Condition 4 is for used tubes. Below 70%, impedance starts to become wrong. Plate current is below 100%, transconductance is below 100%. Such a tube is useful, if not one of the two is below 70%. Just not NOS. If an unknown tube is in this condition, increase heater voltage slowly, up to 10% more. If now the tube moves to condition 1) or 2) it is a fine used tube. If NOS do this, they are not fine at all. Theese are suspected to have cathode poisoning problems from being over stored. This may be removed by burning in, with a good device. Like this one. The lot should move to 1) or 2).

Lot picking

Sadly, today this has become the standard procedure with wholesale dealers. So they pick out the best tubes from the lot, and put the rest back in original factory cartons. Today, almost ALL tubes sold are like this.

Leaving the seal on, by opening the box from the bottom, or other ways, like melting a self adhesive seal with a hot air gun, and glue it back together.
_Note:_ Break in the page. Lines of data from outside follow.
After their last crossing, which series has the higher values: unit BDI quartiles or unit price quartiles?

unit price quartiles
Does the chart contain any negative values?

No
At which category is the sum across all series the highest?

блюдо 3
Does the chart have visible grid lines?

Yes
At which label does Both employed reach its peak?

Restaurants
This is actually easy to prove. If you suspect this, retest the whole lot at the data sheet setting, using fixed grid voltage. Not, that this is the best way to test, but it is the fastest, and SO your seller was using this method.

Put the results carefully in a graph, it is less work as you think, and you have to test them anyway. On the horizontal axis, you write groups of plate current, like when testing 6SN7 when the tubes test from (say) 5,5 to 11mA, make groups like 5.5-6mA, 6.5-7mA, etc, until 11mA. Then on the vertical axis write the number of tubes which fall in these groups.
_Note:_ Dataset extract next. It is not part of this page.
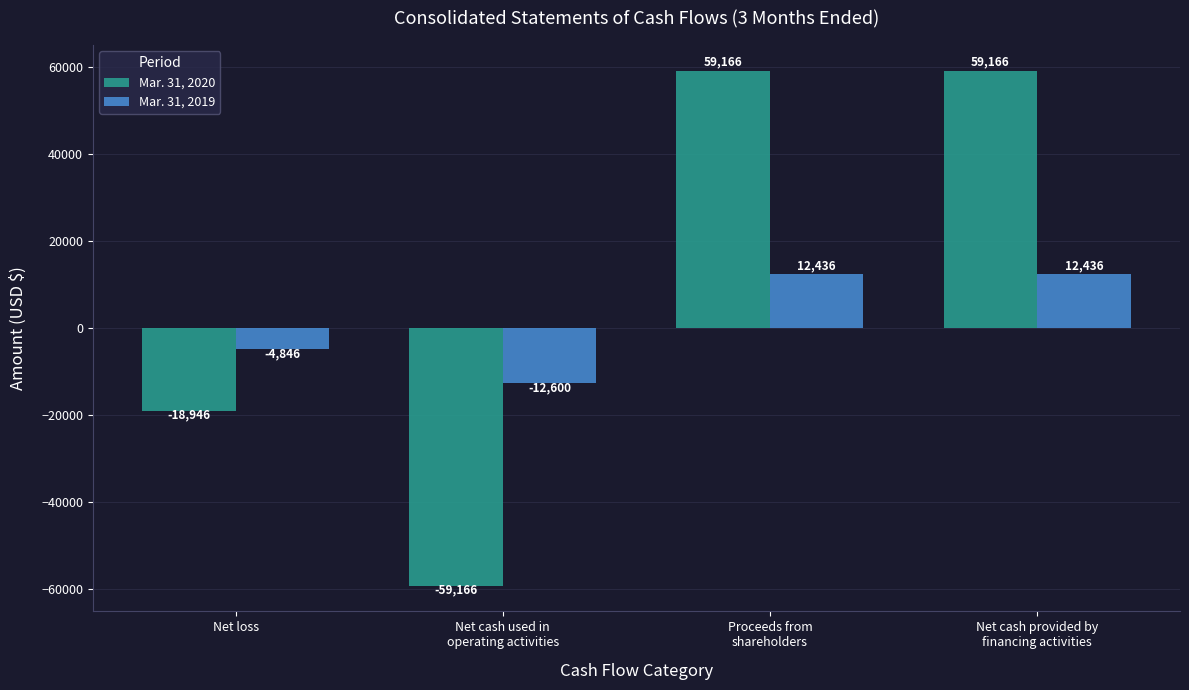

What is the minimum value for Mar. 31, 2019?

-12600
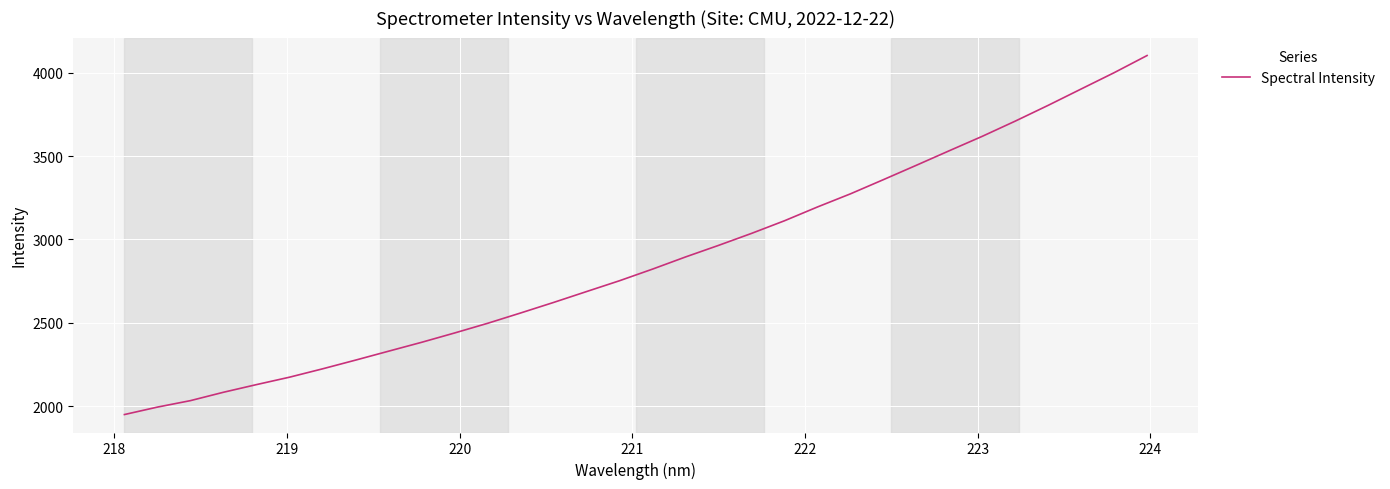

How many lines are shown in the chart?

1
Such a graph ALWAYS MUST shows a bell shaped curve, with most tubes in the middle. Not with 5 tubes, but with 100 tubes, ALWAYS. You can exactly see then if they picked the best out.

I do that without a graph, I just sort 100 tubes like that, in their boxes, on a table, and that also shows me the bell shaped distribution. I really can recommend this. Once you recognize a picked tube lot, and you know then, you have been fooled at some level, you won't do it any other way any more.

Last but not least. Fine NOS comes often in factory boxes of 100pcs. This an additional hurdle to fake or fool people. Though we have seen factory 100pcs boxes faked by a professional, family owned company in Switzerland before, and also from East European dealers with faked TESLA tubes. So don't bet your money on a 'first time ever' opened 100pcs box.